Recently, CT scan has made remarkable progress and has become a valuable imaging modality for determining the risk of strangulation in patients with SBO [20,21,22]. Zalcman et al. [23] estimated a sensitivity for contrast CT scanning of 96% and an NPV of 99% for II in the presence of SBO. As reported in our study, Sheedy et al. [24] found that reduced wall bowel enhancement was the most specific sign for II. Hayakawa et al. [25] added two other signs suggesting ischaemia: localized mesenteric fluid accumulation and localized pneumatosis.

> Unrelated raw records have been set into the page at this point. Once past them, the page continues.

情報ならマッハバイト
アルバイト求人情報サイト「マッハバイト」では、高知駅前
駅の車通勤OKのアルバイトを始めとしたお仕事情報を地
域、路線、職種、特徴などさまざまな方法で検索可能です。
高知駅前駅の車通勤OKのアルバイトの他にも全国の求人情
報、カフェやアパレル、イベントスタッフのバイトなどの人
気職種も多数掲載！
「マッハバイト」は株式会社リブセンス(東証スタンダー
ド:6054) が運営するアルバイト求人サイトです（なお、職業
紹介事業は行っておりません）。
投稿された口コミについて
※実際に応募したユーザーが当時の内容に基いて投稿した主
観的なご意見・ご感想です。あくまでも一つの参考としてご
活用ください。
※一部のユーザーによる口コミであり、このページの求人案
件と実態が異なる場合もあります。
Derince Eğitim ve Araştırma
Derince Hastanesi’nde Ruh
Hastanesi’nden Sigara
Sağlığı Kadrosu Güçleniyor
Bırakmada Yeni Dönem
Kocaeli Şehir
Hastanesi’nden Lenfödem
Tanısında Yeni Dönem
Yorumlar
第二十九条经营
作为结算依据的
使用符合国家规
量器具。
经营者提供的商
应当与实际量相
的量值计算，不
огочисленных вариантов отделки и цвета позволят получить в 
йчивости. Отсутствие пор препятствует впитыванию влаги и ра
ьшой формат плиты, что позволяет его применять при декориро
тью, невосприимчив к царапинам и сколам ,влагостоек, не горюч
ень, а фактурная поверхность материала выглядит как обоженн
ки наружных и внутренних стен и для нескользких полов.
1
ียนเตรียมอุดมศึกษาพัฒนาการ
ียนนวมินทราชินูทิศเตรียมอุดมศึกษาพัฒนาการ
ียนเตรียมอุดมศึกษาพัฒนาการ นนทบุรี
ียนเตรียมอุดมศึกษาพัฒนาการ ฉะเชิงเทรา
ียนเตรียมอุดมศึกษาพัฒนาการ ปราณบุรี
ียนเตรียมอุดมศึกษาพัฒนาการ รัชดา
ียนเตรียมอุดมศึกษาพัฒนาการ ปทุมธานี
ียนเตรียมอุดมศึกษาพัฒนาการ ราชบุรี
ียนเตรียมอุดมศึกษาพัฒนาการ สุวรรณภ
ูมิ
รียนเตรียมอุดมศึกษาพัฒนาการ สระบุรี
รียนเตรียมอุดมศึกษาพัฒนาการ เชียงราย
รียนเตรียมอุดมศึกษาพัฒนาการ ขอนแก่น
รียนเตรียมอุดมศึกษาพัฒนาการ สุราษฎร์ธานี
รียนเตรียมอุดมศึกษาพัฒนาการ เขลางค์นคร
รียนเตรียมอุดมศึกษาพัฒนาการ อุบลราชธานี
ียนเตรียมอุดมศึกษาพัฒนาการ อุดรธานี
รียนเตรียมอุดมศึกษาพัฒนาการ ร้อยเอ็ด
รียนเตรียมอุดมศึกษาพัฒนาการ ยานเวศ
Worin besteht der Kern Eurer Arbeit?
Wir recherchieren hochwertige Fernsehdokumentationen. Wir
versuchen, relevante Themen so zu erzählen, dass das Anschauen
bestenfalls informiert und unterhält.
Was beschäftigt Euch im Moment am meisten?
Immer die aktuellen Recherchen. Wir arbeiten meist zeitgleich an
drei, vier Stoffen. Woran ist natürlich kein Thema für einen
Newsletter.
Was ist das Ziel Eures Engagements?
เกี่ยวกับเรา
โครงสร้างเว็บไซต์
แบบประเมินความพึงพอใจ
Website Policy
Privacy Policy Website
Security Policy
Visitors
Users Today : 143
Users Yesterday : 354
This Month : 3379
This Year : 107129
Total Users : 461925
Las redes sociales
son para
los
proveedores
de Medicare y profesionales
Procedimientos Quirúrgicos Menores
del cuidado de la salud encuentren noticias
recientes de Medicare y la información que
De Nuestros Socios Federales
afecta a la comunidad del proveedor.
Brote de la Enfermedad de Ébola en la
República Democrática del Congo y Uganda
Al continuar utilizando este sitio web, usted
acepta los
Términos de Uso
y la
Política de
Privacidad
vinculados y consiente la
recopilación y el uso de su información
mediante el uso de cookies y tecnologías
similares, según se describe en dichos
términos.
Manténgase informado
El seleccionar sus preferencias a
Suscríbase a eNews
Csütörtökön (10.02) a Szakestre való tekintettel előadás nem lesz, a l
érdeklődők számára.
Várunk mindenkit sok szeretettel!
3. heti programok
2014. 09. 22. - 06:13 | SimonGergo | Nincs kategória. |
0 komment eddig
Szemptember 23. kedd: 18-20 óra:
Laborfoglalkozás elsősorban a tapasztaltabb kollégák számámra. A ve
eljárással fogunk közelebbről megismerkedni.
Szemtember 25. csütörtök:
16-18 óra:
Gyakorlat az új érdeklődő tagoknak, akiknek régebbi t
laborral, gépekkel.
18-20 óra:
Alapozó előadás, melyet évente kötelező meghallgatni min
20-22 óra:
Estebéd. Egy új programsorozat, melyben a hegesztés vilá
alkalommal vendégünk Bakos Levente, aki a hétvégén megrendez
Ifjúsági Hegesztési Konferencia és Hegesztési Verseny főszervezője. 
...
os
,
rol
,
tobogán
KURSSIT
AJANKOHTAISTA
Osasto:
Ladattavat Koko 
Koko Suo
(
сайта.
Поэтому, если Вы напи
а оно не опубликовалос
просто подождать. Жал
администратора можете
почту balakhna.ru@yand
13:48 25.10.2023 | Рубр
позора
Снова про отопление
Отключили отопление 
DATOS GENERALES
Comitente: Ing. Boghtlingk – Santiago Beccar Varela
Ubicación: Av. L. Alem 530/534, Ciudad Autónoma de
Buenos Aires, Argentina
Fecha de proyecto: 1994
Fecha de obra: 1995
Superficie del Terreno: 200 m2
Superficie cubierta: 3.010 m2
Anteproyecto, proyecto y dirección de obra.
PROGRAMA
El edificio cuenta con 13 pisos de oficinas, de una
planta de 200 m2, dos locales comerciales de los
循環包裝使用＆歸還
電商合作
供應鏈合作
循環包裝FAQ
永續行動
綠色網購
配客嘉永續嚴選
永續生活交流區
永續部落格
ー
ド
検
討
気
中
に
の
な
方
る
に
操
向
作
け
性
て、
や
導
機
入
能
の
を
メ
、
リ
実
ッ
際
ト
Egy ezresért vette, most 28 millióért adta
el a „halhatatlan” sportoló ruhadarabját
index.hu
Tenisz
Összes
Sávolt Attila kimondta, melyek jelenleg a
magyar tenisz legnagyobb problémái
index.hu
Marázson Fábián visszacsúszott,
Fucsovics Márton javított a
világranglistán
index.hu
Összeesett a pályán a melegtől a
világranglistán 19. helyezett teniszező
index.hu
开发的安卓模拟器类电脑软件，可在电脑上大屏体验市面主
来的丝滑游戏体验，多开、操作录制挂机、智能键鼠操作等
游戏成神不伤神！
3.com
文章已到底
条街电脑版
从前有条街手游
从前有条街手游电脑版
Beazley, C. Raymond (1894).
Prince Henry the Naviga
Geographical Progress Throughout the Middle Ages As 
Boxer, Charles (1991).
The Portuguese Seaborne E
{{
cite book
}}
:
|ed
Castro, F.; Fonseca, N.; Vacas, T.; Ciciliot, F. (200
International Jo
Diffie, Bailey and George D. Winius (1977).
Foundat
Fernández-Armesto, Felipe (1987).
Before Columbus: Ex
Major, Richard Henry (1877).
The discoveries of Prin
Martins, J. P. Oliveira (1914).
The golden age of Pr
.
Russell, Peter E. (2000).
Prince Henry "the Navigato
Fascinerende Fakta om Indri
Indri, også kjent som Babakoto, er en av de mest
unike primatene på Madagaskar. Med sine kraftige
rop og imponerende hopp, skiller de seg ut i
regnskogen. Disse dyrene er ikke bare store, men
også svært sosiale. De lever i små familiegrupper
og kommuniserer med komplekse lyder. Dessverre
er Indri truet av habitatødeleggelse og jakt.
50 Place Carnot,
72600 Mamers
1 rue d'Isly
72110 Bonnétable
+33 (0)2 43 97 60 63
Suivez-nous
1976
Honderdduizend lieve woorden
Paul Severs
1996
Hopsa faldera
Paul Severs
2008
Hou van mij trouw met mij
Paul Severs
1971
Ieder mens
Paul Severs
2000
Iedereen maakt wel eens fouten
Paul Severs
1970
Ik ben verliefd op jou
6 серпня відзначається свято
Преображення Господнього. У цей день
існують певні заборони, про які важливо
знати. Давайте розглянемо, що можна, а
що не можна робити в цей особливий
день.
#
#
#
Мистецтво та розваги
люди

In this reports, we tried to generate a simple clinicoradiological score to predict II in patients with ASBO. The AUC of this clinicoradiological score was 0.92 (the AUC exceeded 0.90, indicating the good accuracy of the score). Our score is most useful in the high- and low-probability groups. The intermediate-probability group requires more careful interpretation.

Limitations

This study has some limitations: first, this is a retrospective study, such as incomplete or missing data acquired from chart reviews. For instance, some inflammatory biomarkers were not frequently used in our department such as CRP, procalcitonin, erythrocyte sedimentation and neutrophil-to-lymphocyte ratio. Second, it is a mono-centric work, so it requires further validation. Further large volume multicentric studies are needed.

Conclusions

Six independent predictive factors of II in patients with ASBO were identified: age, pain duration before admission, body temperature, WBC, reduced wall enhancement and segmental mesenteric fluid at CT scan. Our prediction model can help in evaluating the risk of II in patients with ASBO, and thus, this would help the busy surgeon in prioritizing patients with II for an emergent laparotomy to avoid intestinal necrosis and to decrease the need of intestinal resections. Further large volume multicentric studies are needed.